President Obama was convinced that he had found a way around the U.S. constitutionally-mandated ratification process. He declared that the JCPOA was not a legally-binding international treaty and therefore he could enter into and implement the arrangement under his own authority. Rouhani argued strenuously in Tehran that the JCPOA should not be subject to ratification by the Majlis on the same grounds. Supreme Leader Ali Khamenei, however, overruled Rouhani and said that the Majlis does have a role to play in deciding whether the JCPOA is approved or disapproved. After Khamenei’s statement, the Research Center of the Guardian Council just released its report stipulating that the JCPOA indeed is an international treaty and as such, according to the Islamic Republic’s constitution, must be ratified by the Majlis. (The Guardian Council is a 12-member body charged by the Supreme Leader with authority for constitutional interpretation.)
Does this mean that the Islamic Republic is more democratic than the United States? No. What this development really suggests is that Supreme Leader Khamenei now has an opportunity to amend the nuclear deal or cause it to be disapproved through the Majlis. Khamenei could demand changes in the deal’s provisions to obtain the concessions he wanted but were not included in the deal negotiated by Rouhani’s team. For example, Khamenei could insist behind-the-scenes that the Majlis, as a condition for its approval of the JCPOA Treaty, require the immediate removal, not suspension, of sanctions against the regime. If his effort to change the agreement fails or the deal is otherwise disapproved, the Majlis, not the Supreme Leader, would be seen by the Iranian public as directly responsible for the demise of the nuclear deal.
In short, contrary to the carefully executed plans of Obama and Rouhani, the JCPOA Treaty negotiations may not be concluded. Can the U.S president continue to assert that the arrangement between the P5 + 1 and Iran is some sort of non-binding arrangement when the principal party involved — Iran — has determined that it is a legally-binding international treaty and subject to ratification by its parliament? The JCPOA negotiations may not be at an end after all.

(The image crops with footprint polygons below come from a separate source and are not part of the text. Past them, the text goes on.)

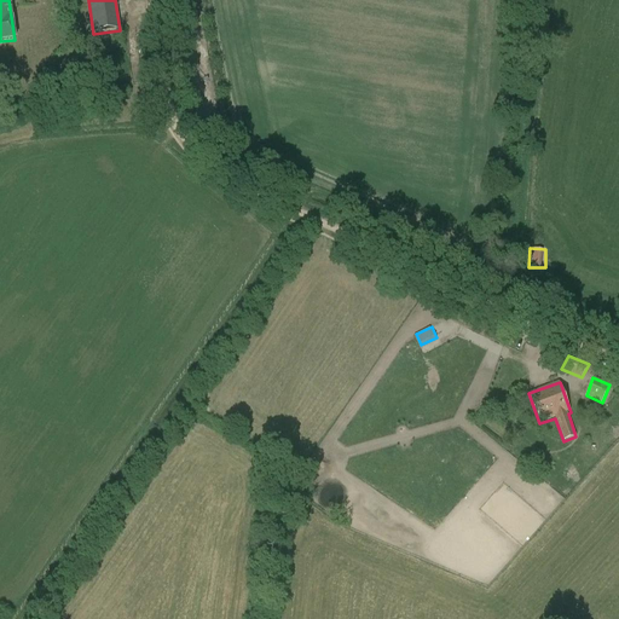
All buildings are outlined.
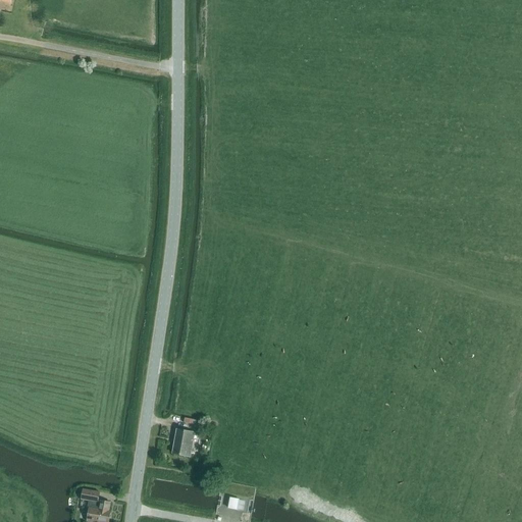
[(188,418),(187,424),(198,427),(200,421),(188,418)]
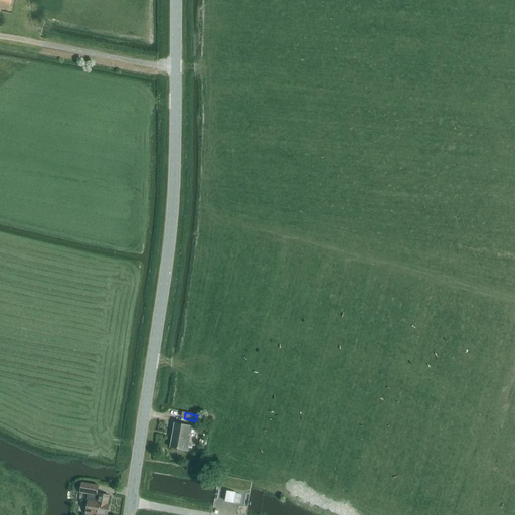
[(197,434),(191,433),(192,427),(174,423),(170,448),(188,451),(189,444),(195,445),(197,434)]
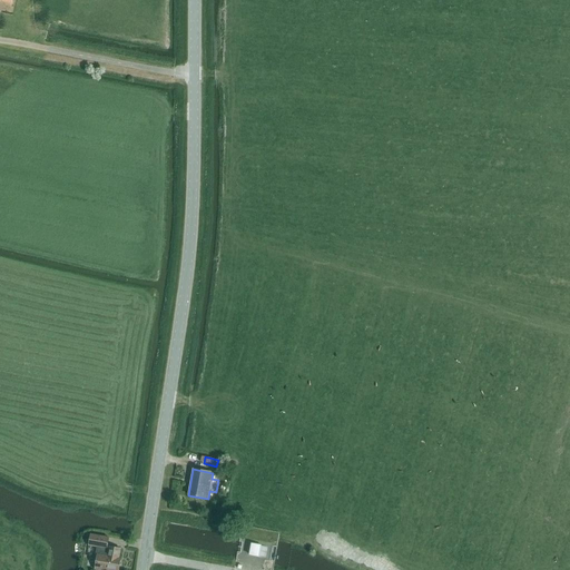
[(88,546),(91,546),(105,549),(107,537),(90,534),(88,546)]
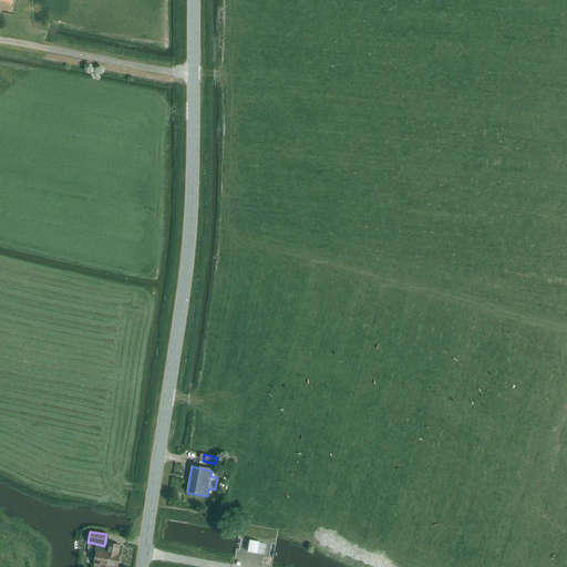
[(247,553),(257,554),(258,543),(249,542),(247,553)]
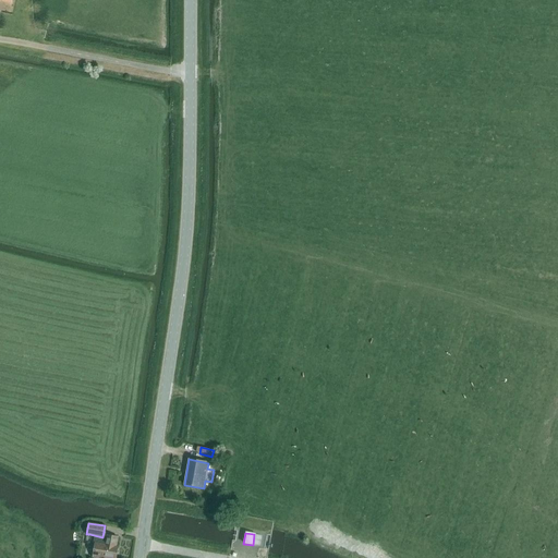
[(107,535),(106,541),(105,545),(95,543),(93,557),(97,557),(100,557),(106,557),(116,557),(119,547),(117,547),(118,537),(107,535)]
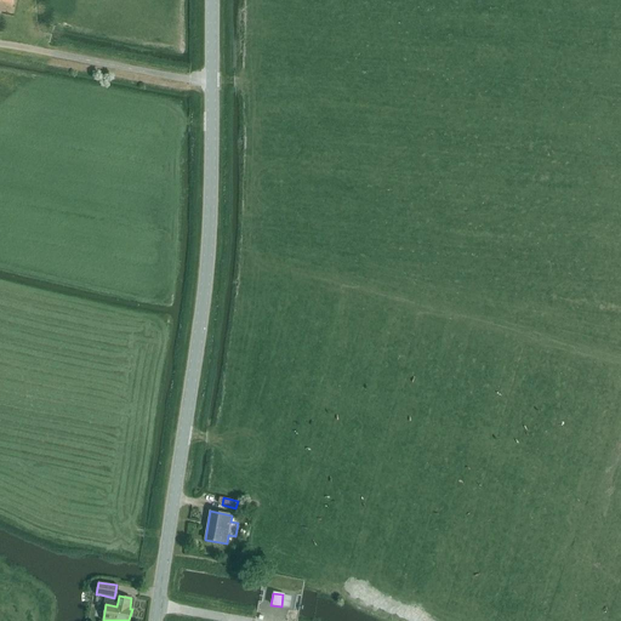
All buildings are outlined.
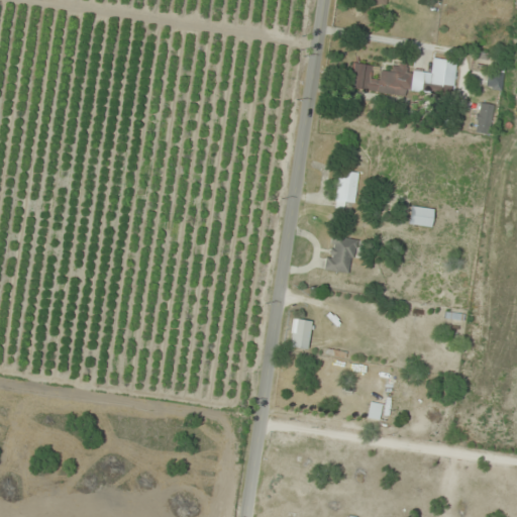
[(451,98),(454,62),(433,60),(432,72),(351,64),(349,88),(451,98)]
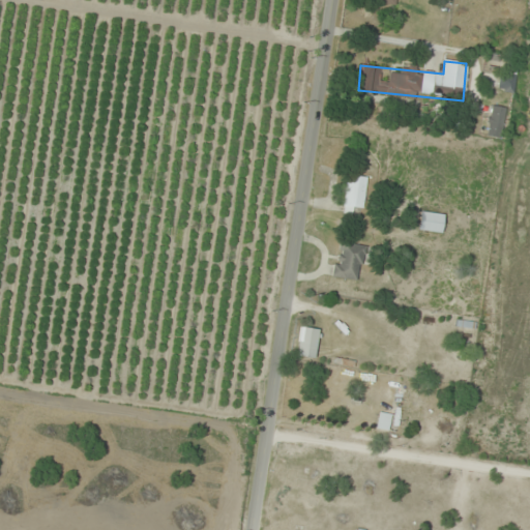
[(498,91),(514,92),(516,76),(499,75),(498,91)]
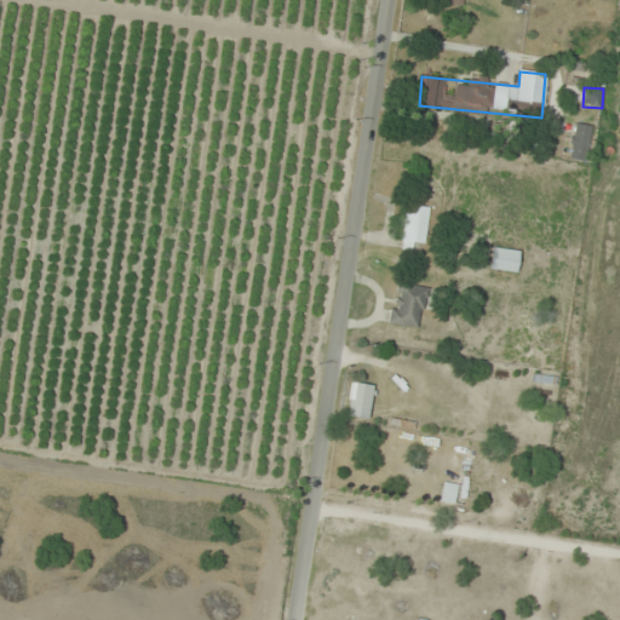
[(590,125),(572,125),(570,160),(589,160),(590,125)]
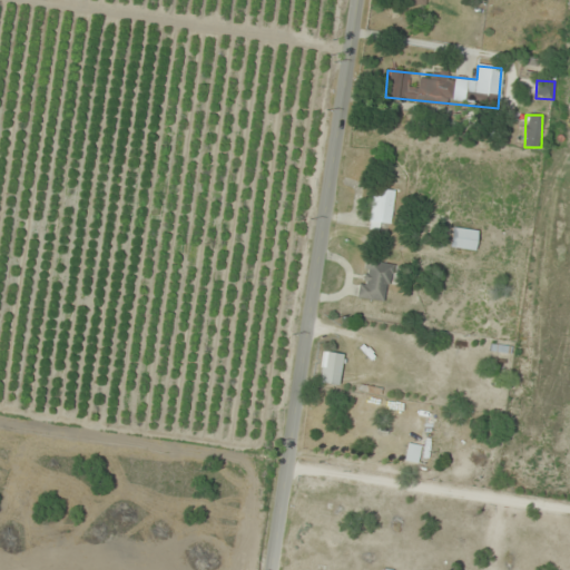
[(381,224),(391,225),(394,190),(373,188),(369,229),(380,231),(381,224)]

If the Iranian Majlis sends Rouhani’s team back to the negotiating table seeking amendments to the document the Islamic Republic declares a treaty, what actions should the U.S. Senate take? And what is the status of the U.N. Security Council resolution that the Obama team rushed to secure before the domestic constitutional processes of the respective parties to the arrangement could unfold?
How could the terms and conditions of the JCPOA be legally-binding on some parties to the agreement, but non-binding on other parties to the agreement? Previous deliberations of the nuclear deal in the U.S. Senate surely have been overtaken by this new development in Tehran. It defies belief that the world’s greatest deliberative body – the United States Senate – would abdicate its constitutional role and responsibility of subjecting the JCPOA Treaty to ratification. The Senate should not countenance the precedent of an American president entering into and implementing a long-term arms control agreement on his own authority. How ironic! The Senate may find an unwitting ally, in the form of the Iranian Supreme Leader, in its struggle with President Obama to subject the nuclear arrangement, now declared a treaty by the Islamic Republic, to the constitutionally-mandated U.S. ratification process.